Alors que certains découvrent soudainement les effets du temps sur le pouvoir, d’autres, plus attentifs, choisissent de regarder au-delà des apparences. Dans ce propos face à l’Atlantique nourri d’observations directes et de bon sens politique, interrogeons le procès en vieillesse fait au Président Paul Biya faisons une lecture plus mesurée du temps et de la fonction._
Il est des moments dans l’histoire d’un peuple où la lucidité doit primer sur les emballements, où l’élégance du regard critique ne doit pas sombrer dans la facilité des caricatures. Une voix, naguère intransigeante dans sa défense du régime, se découvre soudainement une conscience critique, découvrant avec étonnement les marques du temps sur un homme, comme si le temps ne passait pas pour tous. À 93 ans, dit-on. Et alors ? Le temps a beau faire courir les aiguilles, il ne dit pas tout. Ce n’est ni la canne, ni la cadence du pas qui mesurent la clairvoyance d’un chef. Ce n’est pas l’éclat du front ni la souplesse de l’articulation qui garantissent la justesse d’une vision. Gouverner, ce n’est pas danser sur la scène. Gouverner, c’est tenir le gouvernail, droit, ferme, dans la tempête comme dans le calme.

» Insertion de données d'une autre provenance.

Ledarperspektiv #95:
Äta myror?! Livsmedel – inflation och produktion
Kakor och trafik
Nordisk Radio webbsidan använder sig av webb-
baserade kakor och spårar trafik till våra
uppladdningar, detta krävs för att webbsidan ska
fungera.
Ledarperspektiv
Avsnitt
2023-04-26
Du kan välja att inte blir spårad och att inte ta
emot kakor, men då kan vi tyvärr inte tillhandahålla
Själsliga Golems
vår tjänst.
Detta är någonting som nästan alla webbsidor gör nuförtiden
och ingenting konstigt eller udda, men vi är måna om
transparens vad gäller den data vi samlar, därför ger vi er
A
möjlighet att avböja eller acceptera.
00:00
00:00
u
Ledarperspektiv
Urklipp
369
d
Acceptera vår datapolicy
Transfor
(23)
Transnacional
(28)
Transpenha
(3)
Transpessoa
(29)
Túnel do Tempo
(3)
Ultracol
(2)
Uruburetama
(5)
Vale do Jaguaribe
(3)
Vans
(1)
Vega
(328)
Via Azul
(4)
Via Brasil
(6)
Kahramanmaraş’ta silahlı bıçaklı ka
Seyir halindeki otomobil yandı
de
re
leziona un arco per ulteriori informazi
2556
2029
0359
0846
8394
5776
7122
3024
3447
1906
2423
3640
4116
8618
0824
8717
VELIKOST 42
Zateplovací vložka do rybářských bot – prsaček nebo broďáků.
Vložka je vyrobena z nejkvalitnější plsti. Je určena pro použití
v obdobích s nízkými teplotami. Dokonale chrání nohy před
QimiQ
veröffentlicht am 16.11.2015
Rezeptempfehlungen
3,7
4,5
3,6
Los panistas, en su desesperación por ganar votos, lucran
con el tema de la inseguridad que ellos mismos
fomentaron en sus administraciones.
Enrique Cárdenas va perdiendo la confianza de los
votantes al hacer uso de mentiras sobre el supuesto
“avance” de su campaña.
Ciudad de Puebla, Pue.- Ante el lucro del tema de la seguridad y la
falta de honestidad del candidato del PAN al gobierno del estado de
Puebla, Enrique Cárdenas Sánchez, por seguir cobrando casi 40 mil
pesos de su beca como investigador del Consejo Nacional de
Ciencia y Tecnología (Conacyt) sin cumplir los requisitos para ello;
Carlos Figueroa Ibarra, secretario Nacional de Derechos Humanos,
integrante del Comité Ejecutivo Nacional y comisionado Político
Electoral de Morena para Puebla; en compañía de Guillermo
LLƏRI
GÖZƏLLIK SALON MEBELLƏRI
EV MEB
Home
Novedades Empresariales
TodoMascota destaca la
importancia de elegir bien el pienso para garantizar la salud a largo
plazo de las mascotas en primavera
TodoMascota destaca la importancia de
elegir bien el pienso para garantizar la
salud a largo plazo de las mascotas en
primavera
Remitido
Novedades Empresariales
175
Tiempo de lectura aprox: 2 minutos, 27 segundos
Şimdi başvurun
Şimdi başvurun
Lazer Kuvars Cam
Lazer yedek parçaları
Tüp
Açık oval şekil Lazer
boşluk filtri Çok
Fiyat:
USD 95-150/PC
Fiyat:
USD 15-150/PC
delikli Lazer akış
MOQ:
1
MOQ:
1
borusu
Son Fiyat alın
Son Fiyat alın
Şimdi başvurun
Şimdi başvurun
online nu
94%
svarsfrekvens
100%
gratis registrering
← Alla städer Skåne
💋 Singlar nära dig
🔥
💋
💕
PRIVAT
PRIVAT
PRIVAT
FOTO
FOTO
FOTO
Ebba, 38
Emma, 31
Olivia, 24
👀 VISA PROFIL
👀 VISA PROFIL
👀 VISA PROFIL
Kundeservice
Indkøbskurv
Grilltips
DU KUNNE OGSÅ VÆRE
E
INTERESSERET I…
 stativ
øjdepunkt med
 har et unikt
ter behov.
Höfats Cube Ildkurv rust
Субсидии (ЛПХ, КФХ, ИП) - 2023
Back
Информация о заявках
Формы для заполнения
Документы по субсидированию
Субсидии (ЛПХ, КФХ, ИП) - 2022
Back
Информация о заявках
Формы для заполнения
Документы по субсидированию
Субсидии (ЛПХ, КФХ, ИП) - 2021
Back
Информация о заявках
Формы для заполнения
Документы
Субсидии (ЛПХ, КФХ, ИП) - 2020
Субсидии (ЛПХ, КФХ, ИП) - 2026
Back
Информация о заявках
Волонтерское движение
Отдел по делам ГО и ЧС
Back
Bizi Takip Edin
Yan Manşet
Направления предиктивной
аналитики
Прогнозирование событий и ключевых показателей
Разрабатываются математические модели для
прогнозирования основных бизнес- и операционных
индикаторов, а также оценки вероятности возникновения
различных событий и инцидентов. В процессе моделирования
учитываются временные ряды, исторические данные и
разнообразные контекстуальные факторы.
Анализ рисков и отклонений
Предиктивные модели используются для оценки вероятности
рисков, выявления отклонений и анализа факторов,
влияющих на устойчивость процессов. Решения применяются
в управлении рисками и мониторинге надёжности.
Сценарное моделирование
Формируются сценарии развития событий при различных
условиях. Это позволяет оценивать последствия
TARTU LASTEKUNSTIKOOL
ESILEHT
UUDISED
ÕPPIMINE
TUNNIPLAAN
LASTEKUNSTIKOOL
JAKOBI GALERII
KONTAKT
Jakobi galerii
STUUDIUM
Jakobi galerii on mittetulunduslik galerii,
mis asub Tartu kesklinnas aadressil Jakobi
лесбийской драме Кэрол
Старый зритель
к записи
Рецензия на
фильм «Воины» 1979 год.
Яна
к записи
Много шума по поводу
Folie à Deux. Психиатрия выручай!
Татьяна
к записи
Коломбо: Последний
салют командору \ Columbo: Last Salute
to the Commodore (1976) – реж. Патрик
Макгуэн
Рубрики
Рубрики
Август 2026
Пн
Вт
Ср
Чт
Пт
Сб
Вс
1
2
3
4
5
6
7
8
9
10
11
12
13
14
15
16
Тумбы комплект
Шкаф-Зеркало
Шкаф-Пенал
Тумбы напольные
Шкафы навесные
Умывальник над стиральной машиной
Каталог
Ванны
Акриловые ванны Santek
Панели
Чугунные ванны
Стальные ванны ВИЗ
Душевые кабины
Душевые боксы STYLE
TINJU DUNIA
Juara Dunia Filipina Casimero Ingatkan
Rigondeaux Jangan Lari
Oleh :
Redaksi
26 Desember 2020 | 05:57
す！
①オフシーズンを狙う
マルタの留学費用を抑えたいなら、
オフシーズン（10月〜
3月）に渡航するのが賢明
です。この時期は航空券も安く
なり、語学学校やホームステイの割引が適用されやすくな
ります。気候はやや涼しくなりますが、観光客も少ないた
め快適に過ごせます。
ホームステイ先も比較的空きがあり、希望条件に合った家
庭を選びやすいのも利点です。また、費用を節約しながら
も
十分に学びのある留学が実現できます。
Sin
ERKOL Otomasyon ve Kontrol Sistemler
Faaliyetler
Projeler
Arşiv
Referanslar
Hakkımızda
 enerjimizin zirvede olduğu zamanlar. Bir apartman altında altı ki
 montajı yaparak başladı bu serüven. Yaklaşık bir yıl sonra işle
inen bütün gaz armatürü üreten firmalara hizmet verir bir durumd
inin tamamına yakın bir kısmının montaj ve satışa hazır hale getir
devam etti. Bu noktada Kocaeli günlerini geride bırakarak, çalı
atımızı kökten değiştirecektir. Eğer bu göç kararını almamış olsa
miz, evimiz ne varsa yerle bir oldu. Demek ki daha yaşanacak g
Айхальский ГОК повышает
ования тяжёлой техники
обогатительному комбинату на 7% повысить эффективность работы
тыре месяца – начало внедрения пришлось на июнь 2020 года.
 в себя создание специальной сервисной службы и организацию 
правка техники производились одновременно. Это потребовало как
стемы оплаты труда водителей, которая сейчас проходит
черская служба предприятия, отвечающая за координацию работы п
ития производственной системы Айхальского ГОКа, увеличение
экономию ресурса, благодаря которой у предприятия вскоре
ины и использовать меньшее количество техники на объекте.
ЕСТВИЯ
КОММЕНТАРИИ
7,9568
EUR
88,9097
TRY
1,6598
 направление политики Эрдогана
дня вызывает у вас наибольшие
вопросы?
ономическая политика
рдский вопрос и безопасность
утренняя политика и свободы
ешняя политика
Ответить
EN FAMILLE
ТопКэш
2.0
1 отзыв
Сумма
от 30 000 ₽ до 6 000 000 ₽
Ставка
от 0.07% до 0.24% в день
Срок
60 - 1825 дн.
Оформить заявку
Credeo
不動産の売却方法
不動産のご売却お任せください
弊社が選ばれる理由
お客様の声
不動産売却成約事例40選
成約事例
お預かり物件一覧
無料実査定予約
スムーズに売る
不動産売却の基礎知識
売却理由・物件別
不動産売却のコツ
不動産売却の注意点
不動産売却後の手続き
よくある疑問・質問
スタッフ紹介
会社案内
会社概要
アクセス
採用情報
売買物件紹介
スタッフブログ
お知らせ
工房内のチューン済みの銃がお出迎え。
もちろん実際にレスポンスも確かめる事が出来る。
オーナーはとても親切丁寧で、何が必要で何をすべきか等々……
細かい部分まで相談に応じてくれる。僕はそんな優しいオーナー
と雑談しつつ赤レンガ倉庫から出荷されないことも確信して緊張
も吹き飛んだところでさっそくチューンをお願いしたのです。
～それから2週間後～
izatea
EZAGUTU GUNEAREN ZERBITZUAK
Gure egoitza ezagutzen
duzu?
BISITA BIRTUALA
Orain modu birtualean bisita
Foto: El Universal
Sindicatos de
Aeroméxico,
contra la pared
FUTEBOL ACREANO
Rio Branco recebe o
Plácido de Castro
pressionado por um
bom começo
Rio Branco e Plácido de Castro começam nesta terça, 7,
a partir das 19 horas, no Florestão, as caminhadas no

Que nous dit cet avocat rigoureux, observateur aguerri, peu enclin à la complaisance après sa poignée de main au Président ? Que loin de l’œil torve et de la main flasque qu’on lui avait prédit, il a trouvé un Président au regard vif, à la poigne ferme. Que la scène qu’il avait imaginée en grisaille s’est révélée pleine de présence, d’autorité tranquille, de lucidité intacte. Cela ne vaut-il pas autant qu’un procès à charge sans témoin ni nuance ? Il est facile de moquer les supposés commentaires de nos confrères du 20 mai : « Il s’est levé ! » « Il a marché seul ! »… Mais ces mots ne sont pas le reflet d’un folklore. Ils sont aussi l’écho d’une attente collective, parfois excessive certes, mais profondément enracinée dans notre rapport à la figure du chef. Dans bien des cultures, l’apparition du leader n’est jamais anodine ; elle est scrutée, attendue, commentée. C’est moins un bulletin de santé qu’un thermomètre symbolique.
Et puis, il y a cette idée insistante selon laquelle le Cameroun serait captif d’un homme. Mais ce serait oublier que l’histoire ne s’écrit pas à un seul stylo. Paul Biya n’est pas un verrou : il est une institution vivante. Il n’est pas un décor qu’on brandit : il est un acteur que l’on voit, que l’on entend, qui signe, arbitre, décide. On peut critiquer les choix, débattre des orientations, proposer mieux – et c’est sain. Mais on ne peut escamoter l’évidence : malgré les années, l’homme reste debout dans sa fonction. Il n’a pas fui, il n’a pas cédé, il n’a pas abdiqué. Il assume. Et tant que les institutions n’en décident autrement, cela mérite un minimum de respect – voire d’admiration tranquille.
La retraite, oui. Mais digne. Et la dignité ne se décide pas dans un post sur les réseaux, ni à l’ombre d’un ressentiment nouveau. Elle se prépare, se pense, se construit. Le Cameroun ne gagnera rien à précipiter les pages de son roman national sous l’effet de l’émotion ou de l’impatience. Le peuple mérite la vérité, mais aussi la mesure. Il mérite le renouvellement, mais pas la rupture hasardeuse. Il mérite une relève, oui, mais une relève enracinée, préparée, non arrachée à coups de slogans ou de soupirs. Alors oui, à 93 ans, Paul Biya a salué. Il s’est tenu debout. Il a marché. Il a serré les mains vigoureusement. Et s’il fallait une image pour conclure, ce serait celle-là : celle d’un Président que l’on croyait diminué et qui, dans un simple geste, rappelle qu’il est encore là.
Pas comme une statue, pas comme un mythe, mais comme un chef, comme un symbole. Comme Le Sphinx.